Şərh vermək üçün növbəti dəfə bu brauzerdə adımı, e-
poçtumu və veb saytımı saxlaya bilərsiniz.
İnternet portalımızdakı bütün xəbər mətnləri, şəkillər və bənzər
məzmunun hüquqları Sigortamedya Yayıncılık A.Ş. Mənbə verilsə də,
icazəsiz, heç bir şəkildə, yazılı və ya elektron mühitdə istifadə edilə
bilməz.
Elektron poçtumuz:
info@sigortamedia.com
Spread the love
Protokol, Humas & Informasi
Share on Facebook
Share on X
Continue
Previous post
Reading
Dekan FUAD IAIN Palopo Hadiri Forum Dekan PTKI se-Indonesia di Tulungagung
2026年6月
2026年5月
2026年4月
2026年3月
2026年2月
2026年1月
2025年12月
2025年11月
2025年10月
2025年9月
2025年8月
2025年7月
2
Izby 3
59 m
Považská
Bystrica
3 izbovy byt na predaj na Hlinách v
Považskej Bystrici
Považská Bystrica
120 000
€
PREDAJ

***

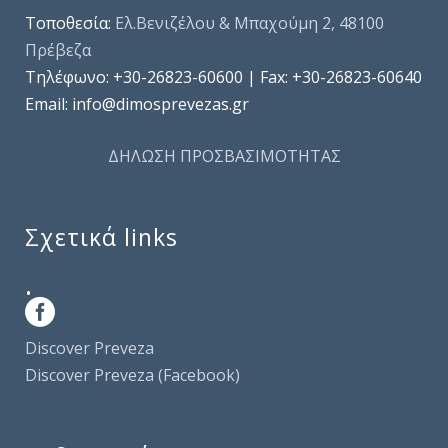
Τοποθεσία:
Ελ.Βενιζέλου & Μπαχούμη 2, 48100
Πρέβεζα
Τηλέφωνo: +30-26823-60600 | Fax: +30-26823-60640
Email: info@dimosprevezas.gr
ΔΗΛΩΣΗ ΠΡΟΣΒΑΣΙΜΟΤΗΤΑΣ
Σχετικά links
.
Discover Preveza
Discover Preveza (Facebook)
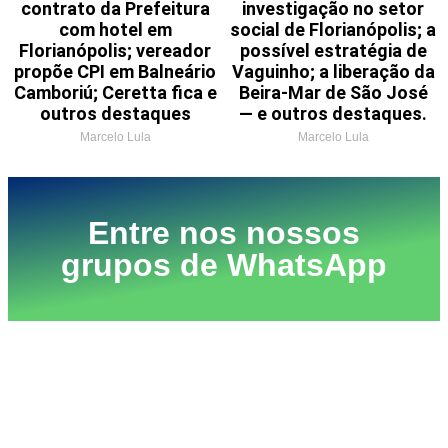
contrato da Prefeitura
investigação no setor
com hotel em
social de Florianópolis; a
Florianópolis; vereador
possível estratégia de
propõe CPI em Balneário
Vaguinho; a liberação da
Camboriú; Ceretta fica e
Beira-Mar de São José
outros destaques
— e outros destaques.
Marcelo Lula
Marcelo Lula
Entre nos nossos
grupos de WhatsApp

***

The expected answer holds each line from the listing above where the string "Facebook" is present.

- [Exercise response]
Share on Facebook
Discover Preveza (Facebook)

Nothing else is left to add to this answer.